María Anselma Restrepo. Santa Rosa (Bandit)

1897

Medium: B/W analog photography

Dimensions: 25 x 20 cm

Inventory No.: 717

Date added to the collection: 1982

Acquisition type: Donation by FAES (Antioqueño Foundation for Social Studies of Medellín)

Thanks to the high demand for portraiture at the beginning of the twentieth century, Benjamín de la Calle’s camera sketched a frank portrait of Antioqueño society. Among his subjects were presidents such as Carlos E. Restrepo and Olaya Herrera, and magnates like Carlos Coroliano Amador (1914), the wealthiest man in the country at the end of the nineteenth century and the person who brought the automobile to Colombia; but also poets and writers considered idle, circus performers, actors, musicians of little fame, and individuals from popular everyday life and the hidden circles of traditional Antioqueño life. Rosa Emilia Restrepo is an example of this.

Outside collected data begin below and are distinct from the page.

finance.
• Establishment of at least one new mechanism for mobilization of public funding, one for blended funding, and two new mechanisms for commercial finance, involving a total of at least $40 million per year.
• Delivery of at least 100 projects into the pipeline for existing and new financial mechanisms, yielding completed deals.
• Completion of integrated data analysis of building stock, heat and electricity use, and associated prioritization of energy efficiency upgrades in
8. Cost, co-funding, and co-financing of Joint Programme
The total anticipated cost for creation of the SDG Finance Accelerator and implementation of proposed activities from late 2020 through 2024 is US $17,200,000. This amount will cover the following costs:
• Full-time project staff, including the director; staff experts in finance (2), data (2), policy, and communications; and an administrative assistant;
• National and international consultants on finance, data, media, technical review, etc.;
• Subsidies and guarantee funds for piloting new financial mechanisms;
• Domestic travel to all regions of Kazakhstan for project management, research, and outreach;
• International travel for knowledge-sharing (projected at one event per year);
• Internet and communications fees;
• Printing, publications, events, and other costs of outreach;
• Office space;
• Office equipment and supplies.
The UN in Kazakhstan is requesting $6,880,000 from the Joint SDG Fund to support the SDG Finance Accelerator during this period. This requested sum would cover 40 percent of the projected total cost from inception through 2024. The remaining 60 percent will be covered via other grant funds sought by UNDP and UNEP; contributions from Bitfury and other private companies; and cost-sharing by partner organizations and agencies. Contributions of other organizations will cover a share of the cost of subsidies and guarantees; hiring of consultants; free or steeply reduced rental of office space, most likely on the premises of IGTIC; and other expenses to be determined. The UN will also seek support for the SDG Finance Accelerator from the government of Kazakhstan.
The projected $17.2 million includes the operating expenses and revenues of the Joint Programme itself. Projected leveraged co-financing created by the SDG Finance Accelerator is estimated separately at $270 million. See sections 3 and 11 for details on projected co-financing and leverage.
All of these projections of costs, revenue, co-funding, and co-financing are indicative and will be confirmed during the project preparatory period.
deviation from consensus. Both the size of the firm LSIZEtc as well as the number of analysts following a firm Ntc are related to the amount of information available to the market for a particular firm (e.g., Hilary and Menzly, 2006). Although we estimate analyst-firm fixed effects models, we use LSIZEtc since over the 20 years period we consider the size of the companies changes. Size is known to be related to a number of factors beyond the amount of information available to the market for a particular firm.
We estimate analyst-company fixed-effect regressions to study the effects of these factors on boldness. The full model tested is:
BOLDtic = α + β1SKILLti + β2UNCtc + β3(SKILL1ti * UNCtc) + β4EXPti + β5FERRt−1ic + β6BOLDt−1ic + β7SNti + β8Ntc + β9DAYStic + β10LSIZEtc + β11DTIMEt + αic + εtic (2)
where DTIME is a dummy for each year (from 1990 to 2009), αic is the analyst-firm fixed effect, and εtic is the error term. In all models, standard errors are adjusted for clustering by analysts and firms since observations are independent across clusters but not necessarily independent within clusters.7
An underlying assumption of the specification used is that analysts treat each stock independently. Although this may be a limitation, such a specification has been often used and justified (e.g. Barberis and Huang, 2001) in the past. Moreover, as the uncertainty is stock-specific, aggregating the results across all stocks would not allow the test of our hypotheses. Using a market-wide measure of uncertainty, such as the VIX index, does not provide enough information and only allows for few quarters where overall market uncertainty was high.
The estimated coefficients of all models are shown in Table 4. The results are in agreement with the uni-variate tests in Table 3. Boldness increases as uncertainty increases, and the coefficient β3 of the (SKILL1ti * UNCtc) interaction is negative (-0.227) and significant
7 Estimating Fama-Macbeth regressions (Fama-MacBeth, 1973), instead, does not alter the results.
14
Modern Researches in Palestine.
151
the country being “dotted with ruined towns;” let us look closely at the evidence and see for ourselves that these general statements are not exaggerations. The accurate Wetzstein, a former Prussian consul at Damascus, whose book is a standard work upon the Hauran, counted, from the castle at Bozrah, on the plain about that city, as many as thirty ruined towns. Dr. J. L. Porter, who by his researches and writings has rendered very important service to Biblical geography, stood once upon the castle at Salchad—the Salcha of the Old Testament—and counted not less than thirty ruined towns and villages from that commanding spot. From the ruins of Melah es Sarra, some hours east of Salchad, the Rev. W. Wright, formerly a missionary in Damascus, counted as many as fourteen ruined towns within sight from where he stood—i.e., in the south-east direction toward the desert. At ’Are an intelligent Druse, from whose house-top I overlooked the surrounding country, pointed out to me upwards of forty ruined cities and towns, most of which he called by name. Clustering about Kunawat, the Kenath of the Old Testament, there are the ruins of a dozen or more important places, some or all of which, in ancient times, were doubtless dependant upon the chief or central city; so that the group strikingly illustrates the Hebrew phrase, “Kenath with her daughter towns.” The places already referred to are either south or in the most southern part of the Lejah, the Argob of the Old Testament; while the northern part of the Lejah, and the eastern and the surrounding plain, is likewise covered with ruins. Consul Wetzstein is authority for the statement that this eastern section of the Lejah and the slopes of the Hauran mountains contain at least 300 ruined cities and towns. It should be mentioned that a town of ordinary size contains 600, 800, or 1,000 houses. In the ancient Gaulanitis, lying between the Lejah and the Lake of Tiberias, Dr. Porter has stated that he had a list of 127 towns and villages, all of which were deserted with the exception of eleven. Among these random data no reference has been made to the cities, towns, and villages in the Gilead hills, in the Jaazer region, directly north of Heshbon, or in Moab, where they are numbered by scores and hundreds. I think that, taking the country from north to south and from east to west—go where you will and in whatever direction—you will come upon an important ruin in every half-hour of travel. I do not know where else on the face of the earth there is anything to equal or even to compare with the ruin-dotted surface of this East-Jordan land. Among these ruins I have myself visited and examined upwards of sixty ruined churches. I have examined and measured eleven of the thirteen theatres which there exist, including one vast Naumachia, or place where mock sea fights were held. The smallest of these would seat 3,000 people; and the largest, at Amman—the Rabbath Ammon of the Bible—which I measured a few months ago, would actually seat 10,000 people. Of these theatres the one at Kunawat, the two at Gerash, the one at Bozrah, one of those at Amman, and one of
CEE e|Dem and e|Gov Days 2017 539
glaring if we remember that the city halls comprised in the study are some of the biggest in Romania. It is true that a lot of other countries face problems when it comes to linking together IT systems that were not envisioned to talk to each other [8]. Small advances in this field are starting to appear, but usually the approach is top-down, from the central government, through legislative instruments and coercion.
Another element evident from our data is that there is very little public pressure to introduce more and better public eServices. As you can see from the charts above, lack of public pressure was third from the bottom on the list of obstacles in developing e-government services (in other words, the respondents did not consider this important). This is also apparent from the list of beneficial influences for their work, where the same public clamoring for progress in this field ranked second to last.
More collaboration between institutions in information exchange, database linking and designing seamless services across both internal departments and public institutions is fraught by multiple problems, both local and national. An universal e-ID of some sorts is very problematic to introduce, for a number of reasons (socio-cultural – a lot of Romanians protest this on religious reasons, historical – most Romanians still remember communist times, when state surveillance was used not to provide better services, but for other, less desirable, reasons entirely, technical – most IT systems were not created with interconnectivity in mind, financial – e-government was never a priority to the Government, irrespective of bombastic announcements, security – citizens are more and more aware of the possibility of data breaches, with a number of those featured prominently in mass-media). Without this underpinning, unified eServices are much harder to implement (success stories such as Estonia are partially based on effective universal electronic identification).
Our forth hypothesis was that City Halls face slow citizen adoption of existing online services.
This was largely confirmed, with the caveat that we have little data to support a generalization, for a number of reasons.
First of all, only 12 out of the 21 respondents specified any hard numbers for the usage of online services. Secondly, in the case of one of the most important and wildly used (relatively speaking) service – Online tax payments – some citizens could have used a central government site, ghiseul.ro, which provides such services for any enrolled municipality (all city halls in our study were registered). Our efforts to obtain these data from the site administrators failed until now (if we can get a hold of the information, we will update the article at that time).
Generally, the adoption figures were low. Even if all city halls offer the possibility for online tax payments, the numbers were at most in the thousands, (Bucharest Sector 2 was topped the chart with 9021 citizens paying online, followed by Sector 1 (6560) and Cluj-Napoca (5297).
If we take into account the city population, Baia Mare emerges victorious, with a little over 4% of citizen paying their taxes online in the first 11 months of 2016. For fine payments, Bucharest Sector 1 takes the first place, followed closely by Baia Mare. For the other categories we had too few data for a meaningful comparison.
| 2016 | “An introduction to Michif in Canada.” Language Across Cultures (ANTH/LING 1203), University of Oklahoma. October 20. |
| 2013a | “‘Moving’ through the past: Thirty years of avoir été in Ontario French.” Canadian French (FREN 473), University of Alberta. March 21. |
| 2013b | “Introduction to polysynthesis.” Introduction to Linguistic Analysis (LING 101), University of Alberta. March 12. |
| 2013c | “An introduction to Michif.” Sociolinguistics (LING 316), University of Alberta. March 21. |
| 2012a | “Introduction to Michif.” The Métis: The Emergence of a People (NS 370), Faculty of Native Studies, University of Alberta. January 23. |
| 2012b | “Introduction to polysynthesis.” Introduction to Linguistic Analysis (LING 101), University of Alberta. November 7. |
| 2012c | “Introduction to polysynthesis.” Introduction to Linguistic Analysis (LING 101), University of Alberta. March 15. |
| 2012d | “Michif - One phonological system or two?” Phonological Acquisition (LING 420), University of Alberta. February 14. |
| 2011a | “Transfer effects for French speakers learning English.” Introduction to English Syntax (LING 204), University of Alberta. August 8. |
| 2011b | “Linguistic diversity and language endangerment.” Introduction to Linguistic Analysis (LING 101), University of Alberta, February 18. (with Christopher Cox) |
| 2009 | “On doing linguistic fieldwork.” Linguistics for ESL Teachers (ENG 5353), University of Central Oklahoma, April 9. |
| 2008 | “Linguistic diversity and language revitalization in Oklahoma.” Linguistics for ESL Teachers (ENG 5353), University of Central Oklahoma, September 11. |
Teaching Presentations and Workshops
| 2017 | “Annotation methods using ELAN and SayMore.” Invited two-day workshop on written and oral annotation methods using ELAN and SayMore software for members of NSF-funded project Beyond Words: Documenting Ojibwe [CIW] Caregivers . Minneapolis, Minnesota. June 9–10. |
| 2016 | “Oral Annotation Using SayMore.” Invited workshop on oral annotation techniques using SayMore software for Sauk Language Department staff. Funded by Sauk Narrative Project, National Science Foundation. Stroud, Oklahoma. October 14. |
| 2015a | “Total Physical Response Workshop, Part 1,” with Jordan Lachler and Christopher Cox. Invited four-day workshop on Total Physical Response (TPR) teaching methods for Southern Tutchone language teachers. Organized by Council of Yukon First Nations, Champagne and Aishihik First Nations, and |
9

Born as Roberto Durán, this “false woman” was prosecuted for robbing the family homes she entered as a domestic servant. During her trial she was also photographed as a man by De la Calle, even despite her protest that she would not wear men’s clothing, since as a child “her mother always dressed her as a woman.” His technical and compositional contributions to portraiture cannot be overlooked either; the theatricalization and staging of images, as in the case of N. Castillo – Costa Rica (1927) or the Reverend Mother Gaitana (n.d.), sought to give photography less rigidity and more naturalness. On the other hand, the chromatic manipulations in watercolor or the interventions on the negative in the form of seagulls, moons, clouds, etc., contribute enormously to the atmosphere, but also to giving more meaning and coherence to the light sources present in the scene.